Monoclonal gammopathies

Multiple myeloma is the second most common hematologic cancer, accounting for 10% of all hematologic malignancies.(65) In addition to developing focal osteolytic lesions characteristic of the disease, patients also suffer from generalized bone loss. Thus, nearly two-thirds have bone pain at presentation, and fracture rates are increased sixteen-fold relative to the general population in the year preceding diagnosis. (66) Further, even with disease remission, skeletal lesions rarely heal. Both pamidronate and zoledronic are FDA-approved for the treatment of myeloma bone disease, and have been shown on placebo-controlled trials to reduce hypercalcemia, bone pain, and fracture incidence.(67, 68)
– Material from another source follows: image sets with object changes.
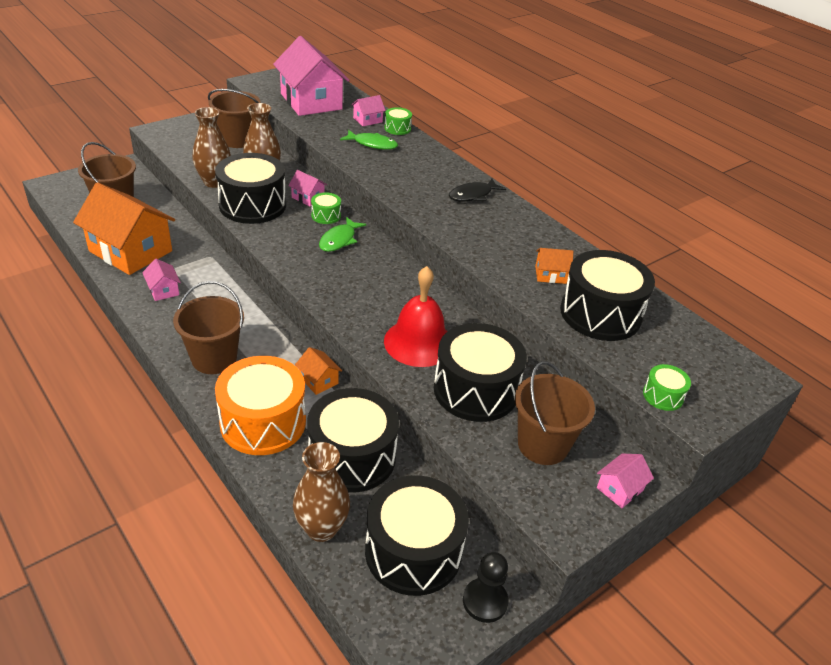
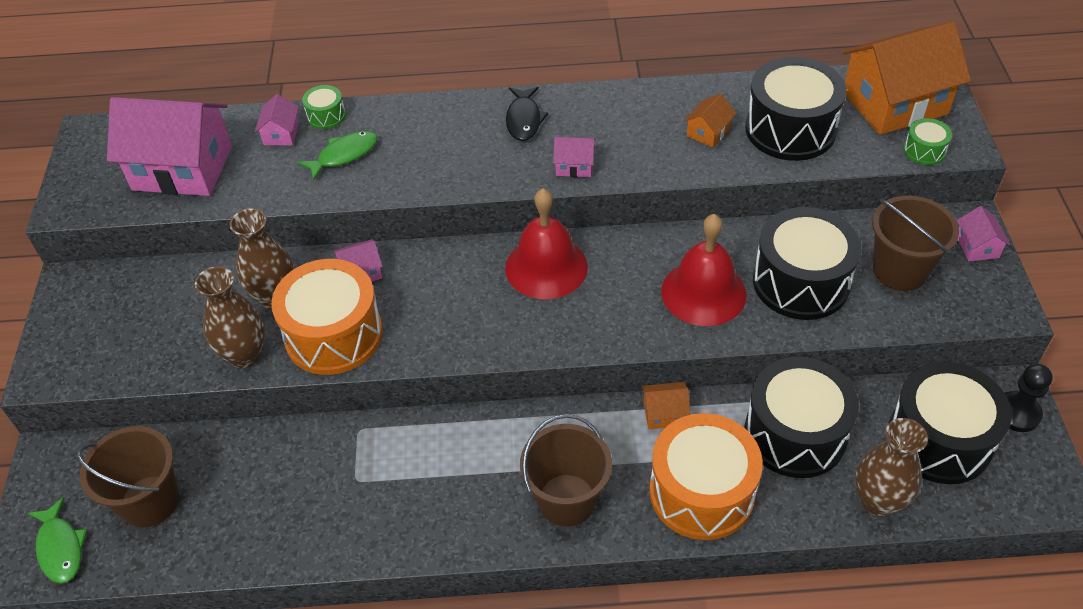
camera: 50 degrees left, 10 degrees up
(131, 251) = (279, 517): orange house -> orange house (894, 103)
(163, 290) = (396, 507): pink house -> pink house (574, 166)
(237, 140) = (156, 289): brown bucket -> none
(252, 205) = (333, 334): black drum -> orange drum
(326, 215) = (414, 271): green drum -> none
(339, 240) = (474, 280): green fish -> green fish (61, 548)
(376, 264) = (546, 267): none -> red bell

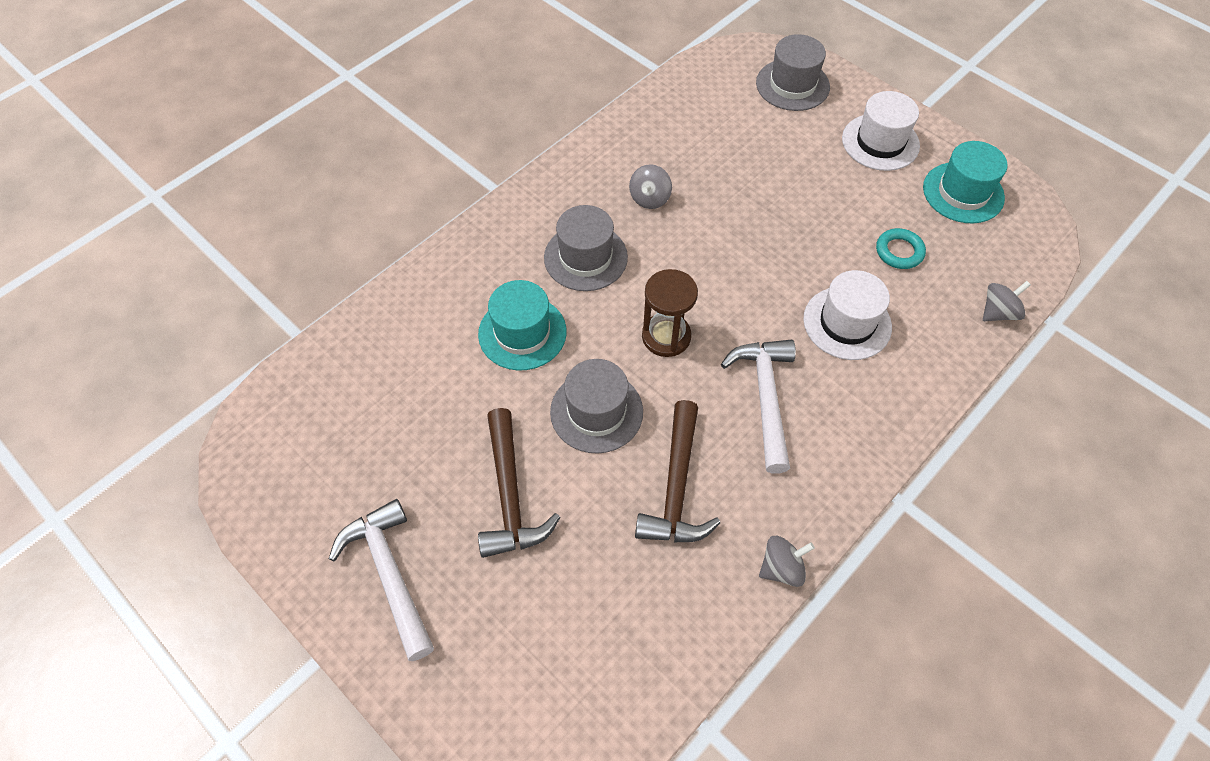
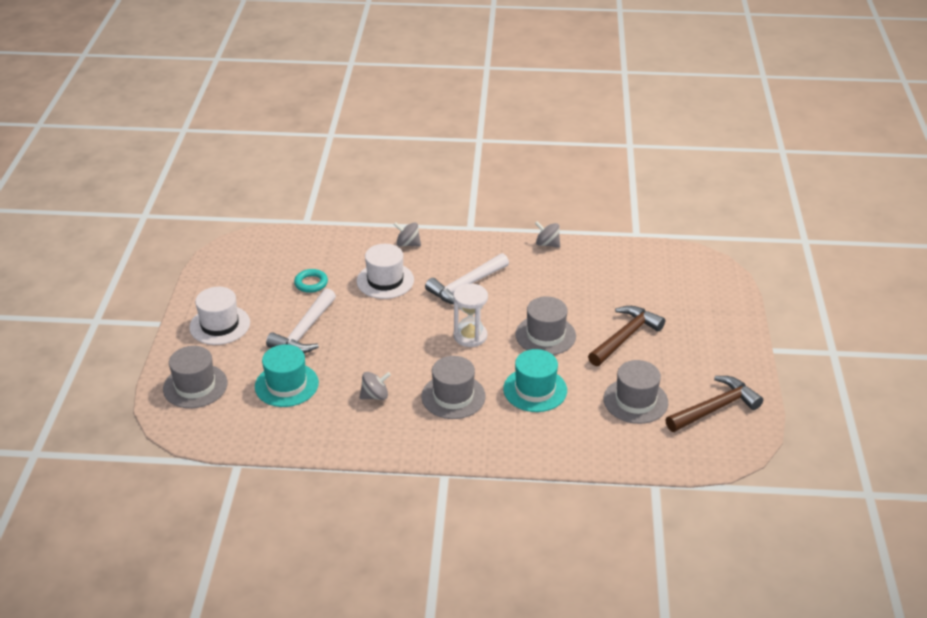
camera: 130 degrees left, 20 degrees down
(390, 574) = (711, 350): white hammer -> white hammer (304, 331)
(407, 412) = (635, 401): none -> grey hat
(666, 336) = (470, 336): brown hourglass -> white hourglass
(676, 487) = (550, 290): brown hammer -> brown hammer (715, 408)
(963, 193) = (235, 278): turquoise hat -> turquoise hat (286, 385)
(998, 312) = (320, 238): grey spinning top -> grey spinning top (408, 244)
Patients with monoclonal gammopathy of undetermined significance (MGUS), a common pre-malignant condition with an approximately 1% annual risk for progression to myeloma but in which patients do not have the characteristic osteolytic lesions of multiple myeloma, also have substantially increased fracture rates.(69) Interestingly, recent work suggests that subjects with MGUS have substantial alterations of both cortical and trabecular skeletal microarchitecture, as well as increases in circulating cytokines previously identified in patients with myeloma which are known to increase osteoclast activity and suppress osteoblast activity.(70) Treatment with both alendronate(71) and zoledronic acid(72) has been shown to increase BMD in patients with MGUS.

Other malignancies

Gastric cancer

Patients with gastric cancer who have undergone gastrectomy are at significantly increased risk for developing osteoporosis, likely due to a decrease in the gastric acidification necessary for optimal intestinal calcium absorption. In a small study of 47 post-gastrectomy patients, oral bisphosphonate treatment with alendronate or risedronate significantly reduced incident fractures and increased BMD at both the lumbar spine and femoral neck compared to no treatment (P<0.05 for all comparisons).(73)
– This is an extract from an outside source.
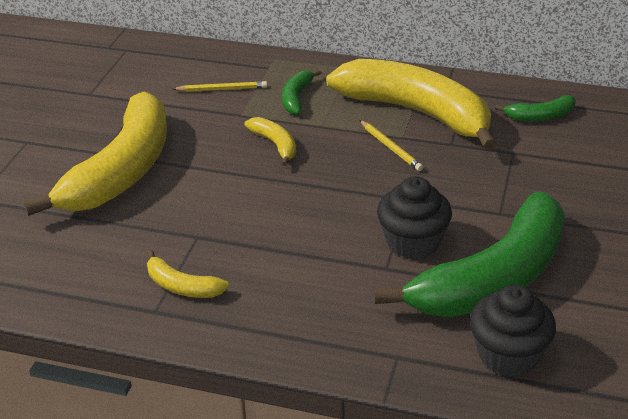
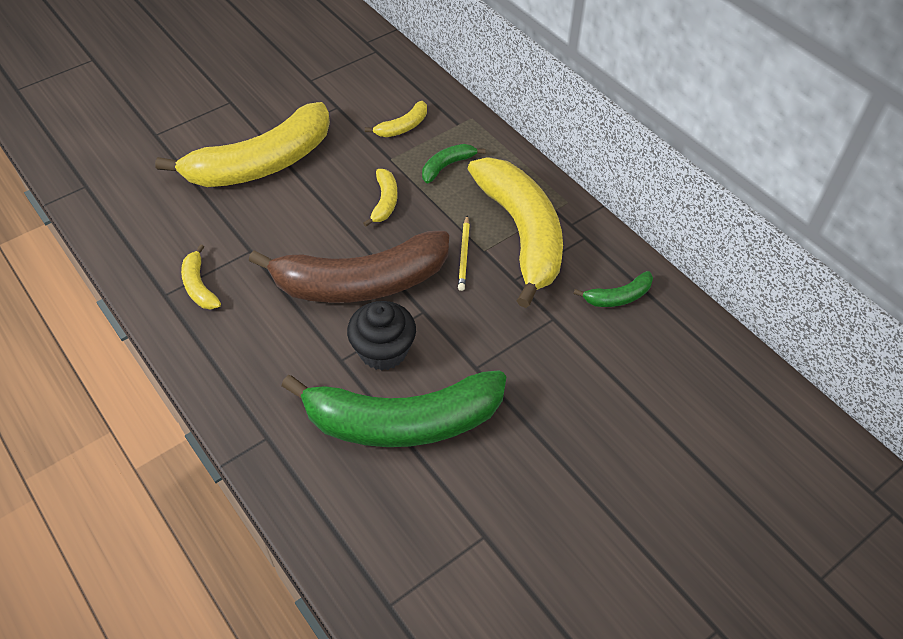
camera: 35 degrees right, 15 degrees up
(222, 89) = (402, 127): yellow pencil -> yellow banana
(330, 207) = (361, 282): none -> brown banana
(508, 355) = (338, 491): black cupcake -> none
(540, 116) = (618, 297): green banana -> green banana turned 45 degrees counterclockwise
Additional issues related to skeletal health in patients with cancer

In addition to pharmacologic interventions, conservative measures are extremely important for cancer patients to limit fracture risk. These include counseling about potentially high-risk activities such as falls and heavy lifting, the introduction of appropriately supervised physical therapy for muscle strengthening to limit fall risks, and ensuring adequate intake of calcium and vitamin D. Finally, it is important to recognize that cancer patients are often at increased fall risk due to concurrent use of analgesics and sedatives, and as such should be counseled accordingly.
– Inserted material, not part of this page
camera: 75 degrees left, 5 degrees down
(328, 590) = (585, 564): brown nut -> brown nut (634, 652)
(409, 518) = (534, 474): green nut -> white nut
Although beyond the scope of this review, it is now well-recognized that anti-resorptive therapies (both bisphosphonates and denosumab) are associated with increased risks both in the short- (such as hypocalcemia) and long- (such as ONJ and subtrochanteric femoral fractures) term. Such potential issues must be considered and discussed fully with patients considering initiating anti-resorptive therapy, particularly given that oncology patients generally receive more frequent anti-resorptive therapy dosing, leading to cumulative doses that are often at least a magnitude higher than those used for the routine treatment of osteoporosis.(21) Accordingly, the reader is referred to recent references more specific to such potential issues.(74–76)

Conclusion

Nearly all patients with cancer are at increased risk for bone loss and fractures due to a combination of factors including their underlying malignancy, an often advanced age, and therapeutic regimens which directly or indirectly affect bone cells. While therapeutic improvements for many cancers have substantially improved patient survival from diagnosis, skeletal health has often been a significantly affected, but too often neglected, bystander of this advancing care. Accordingly, optimal management of skeletal health has never been more important. In particular, all women and men initiating hormonal-based therapies (AI therapy in women and ADT in men) should be counseled on the risks for bone loss inherent with therapy. Comprehensive skeletal management plans which reflect these realities must become an essential component of our treatment for all patients with cancer.